How are synthetic leathers produced?

Synthetic leather creation requires a variety of petroleum-derived components. First, the manufacturer mixes a polyurethane (PU) with a solvent–typically DMF–together, creating a PU resin. Second, they coat the PU resin onto a backer, typically made from polyamide or polyester. Third, to mimic the visual appearance of tumbled leather, the manufacturer applies textured release paper onto the PU resin. Last, the resulting PU-based synthetic leather goes through final processing, dyeing, and finishing to achieve the desired color and finishing effects.

The production of synthetic leather also raises many environmental concerns. The necessary polyamide, polyester substrates, and polyurethane-based coatings derive from fossil fuels. As previously mentioned, their extraction process destroys habitats and pollutes groundwater. Further, the transportation refining process of oil and gas requires tons of energy and releases potent greenhouse gasses into the atmosphere. Finally, fossil fuels are non-renewable resources. They take millions of years to form underneath the surface but only decades to extract. The Earth has a limited supply of fossil fuels that is rapidly dwindling.

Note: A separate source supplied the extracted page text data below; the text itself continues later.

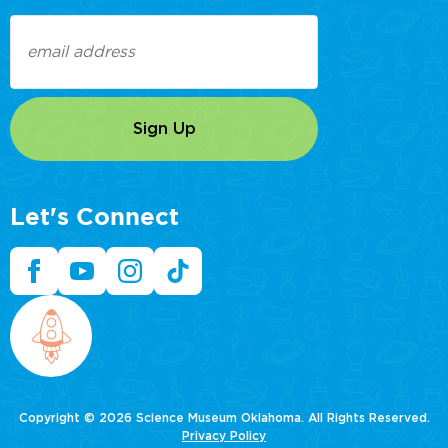
Email
(Required)
Let's Connect
Copyright © 2026 Science Museum Oklahoma. All Rights Reserved.
Privacy Policy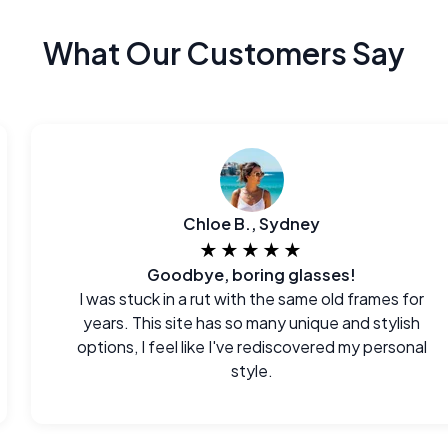
What Our Customers Say
Chloe B., Sydney
★★★★★
Goodbye, boring glasses!
I was stuck in a rut with the same old frames for
years. This site has so many unique and stylish
options, I feel like I've rediscovered my personal
style.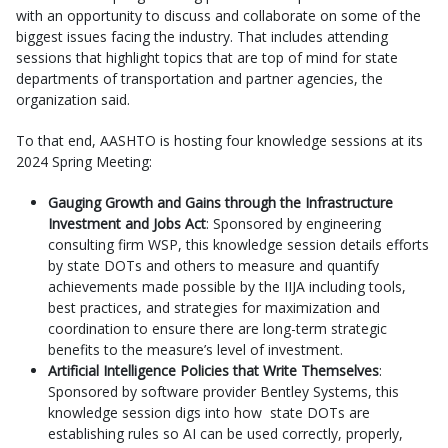
with an opportunity to discuss and collaborate on some of the
biggest issues facing the industry. That includes attending
sessions that highlight topics that are top of mind for state
departments of transportation and partner agencies, the
organization said.
To that end, AASHTO is hosting four knowledge sessions at its
2024 Spring Meeting:
Gauging Growth and Gains through the Infrastructure
Investment and Jobs Act
: Sponsored by engineering
consulting firm WSP, this knowledge session details efforts
by state DOTs and others to measure and quantify
achievements made possible by the IIJA including tools,
best practices, and strategies for maximization and
coordination to ensure there are long-term strategic
benefits to the measure’s level of investment.
Artificial Intelligence Policies that Write Themselves
:
Sponsored by software provider Bentley Systems, this
knowledge session digs into how state DOTs are
establishing rules so AI can be used correctly, properly,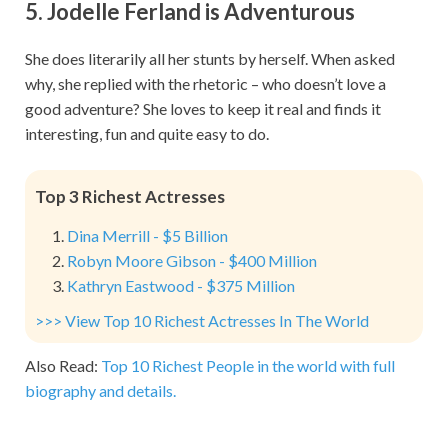
5. Jodelle Ferland is Adventurous
She does literarily all her stunts by herself. When asked
why, she replied with the rhetoric – who doesn’t love a
good adventure? She loves to keep it real and finds it
interesting, fun and quite easy to do.
Top 3 Richest Actresses
Dina Merrill - $5 Billion
Robyn Moore Gibson - $400 Million
Kathryn Eastwood - $375 Million
>>> View Top 10 Richest Actresses In The World
Also Read:
Top 10 Richest People in the world with full
biography and details.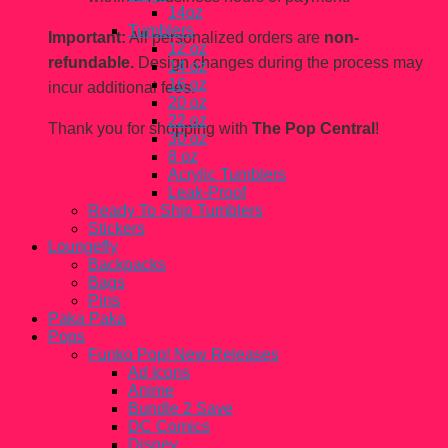
14oz
Tumblers
Important:
All personalized orders are
non-
12 oz
refundable.
Design changes during the process may
14 oz
16 oz
incur additional fees.
20 oz
22 oz
Thank you for shopping with
The Pop Central
!
30 oz
8 oz
Acrylic Tumblers
Leak-Proof
Ready To Ship Tumblers
Stickers
Loungefly
Backpacks
Bags
Pins
Paka Paka
Pops
Funko Pop! New Releases
Ad Icons
Anime
Bundle 2 Save
DC Comics
Disney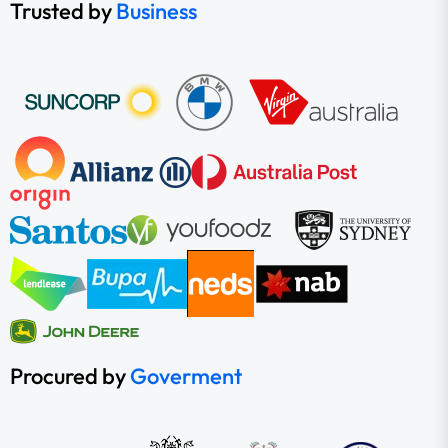
Trusted by
Business
Procured by
Goverment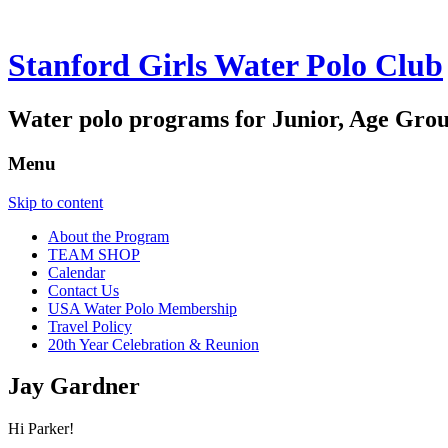
Stanford Girls Water Polo Club
Water polo programs for Junior, Age Grou
Menu
Skip to content
About the Program
TEAM SHOP
Calendar
Contact Us
USA Water Polo Membership
Travel Policy
20th Year Celebration & Reunion
Jay Gardner
Hi Parker!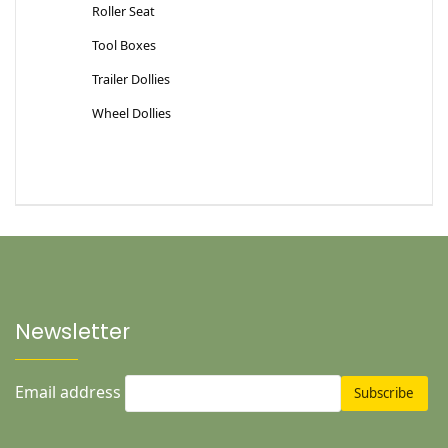
Roller Seat
Tool Boxes
Trailer Dollies
Wheel Dollies
Newsletter
Email address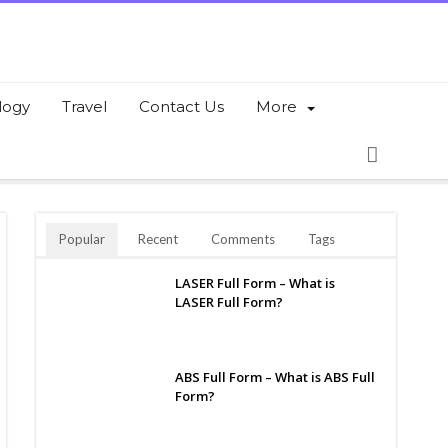
logy
Travel
Contact Us
More
Popular
Recent
Comments
Tags
LASER Full Form – What is
LASER Full Form?
ABS Full Form – What is ABS Full
Form?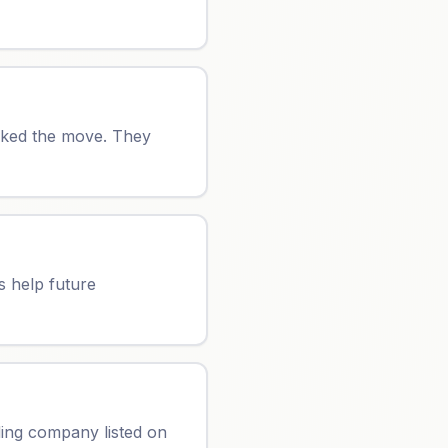
oked the move. They
s help future
ing company listed on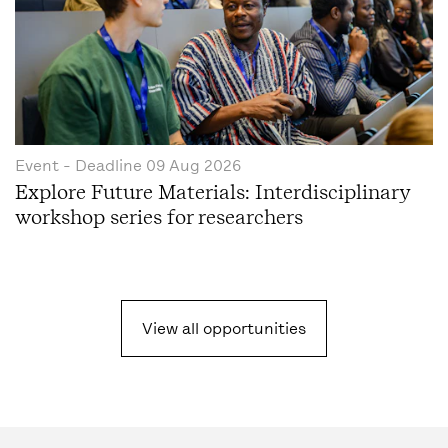
Event
- Deadline
09 Aug 2026
Explore Future Materials: Interdisciplinary
workshop series for researchers
View all opportunities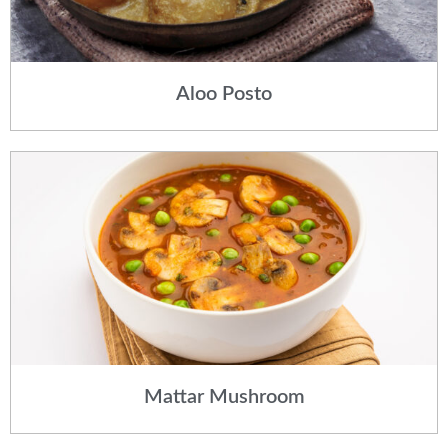
Aloo Posto
Mattar Mushroom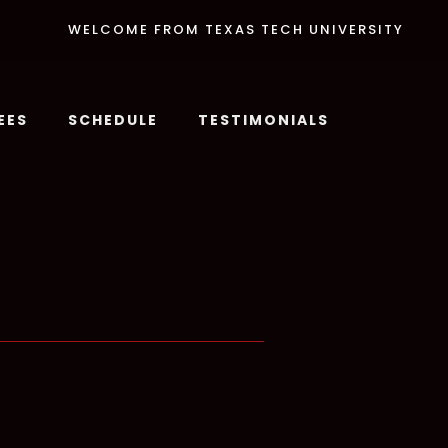
WELCOME FROM TEXAS TECH UNIVERSITY
EES
SCHEDULE
TESTIMONIALS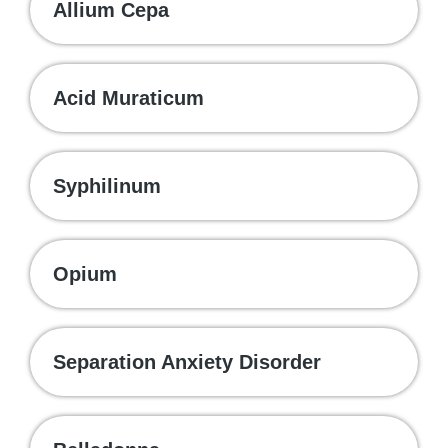
Allium Cepa
Acid Muraticum
Syphilinum
Opium
Separation Anxiety Disorder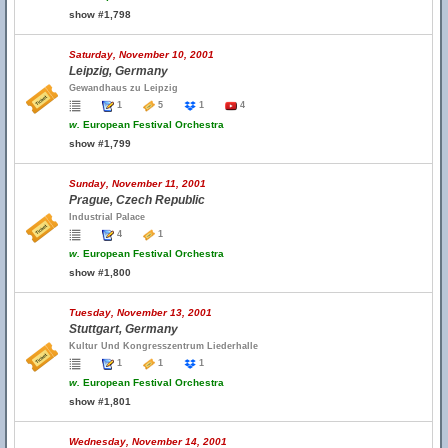
show #1,798
Saturday, November 10, 2001
Leipzig, Germany
Gewandhaus zu Leipzig
1
5
1
4
w.
European Festival Orchestra
show #1,799
Sunday, November 11, 2001
Prague, Czech Republic
Industrial Palace
4
1
w.
European Festival Orchestra
show #1,800
Tuesday, November 13, 2001
Stuttgart, Germany
Kultur Und Kongresszentrum Liederhalle
1
1
1
w.
European Festival Orchestra
show #1,801
Wednesday, November 14, 2001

Synthetic leather creation and its finishing processes cause further harm to surrounding communities. In fact, during the manufacturing process, the most common solvent used in synthetic leathers, DMF, is frequently released into the air. Research shows that workers and the local communities exposed to DMF have an increased risk of cardiac injury, liver dysfunction, and kidney dysfunction. Finally, some synthetic leather dyeing facilities lack proper wastewater disposal, polluting local drinking water.

Currently, artificial leathers have limited recyclability potential. Their composition, a diverse mixture of synthetic substrates and coatings, creates a complicated and sometimes energy-intensive recycling process. Moreover, artificial leather lacks biodegradability. Instead, as the materials wear, they continuously shed microfibers, infiltrating the air and water around us.

Are there alternatives?

Companies value petrochemical-based synthetic leathers for their high performance, durability, and relatively affordable price points. They mimic the texture and look of authentic leather without slaughtering an animal and at a fraction of the cost. Simultaneously, these materials come at a high environmental cost.

While fossil-fuel-based synthetic leathers remain the most common vegan leather on the market, innovative bio-based material development is emerging. These new materials target alternative feedstocks–from plants, fungi, microbes, and minerals–curbing our reliance on fossil fuels. While still in production, these novel technologies already show promise as sustainable and ethical material alternatives.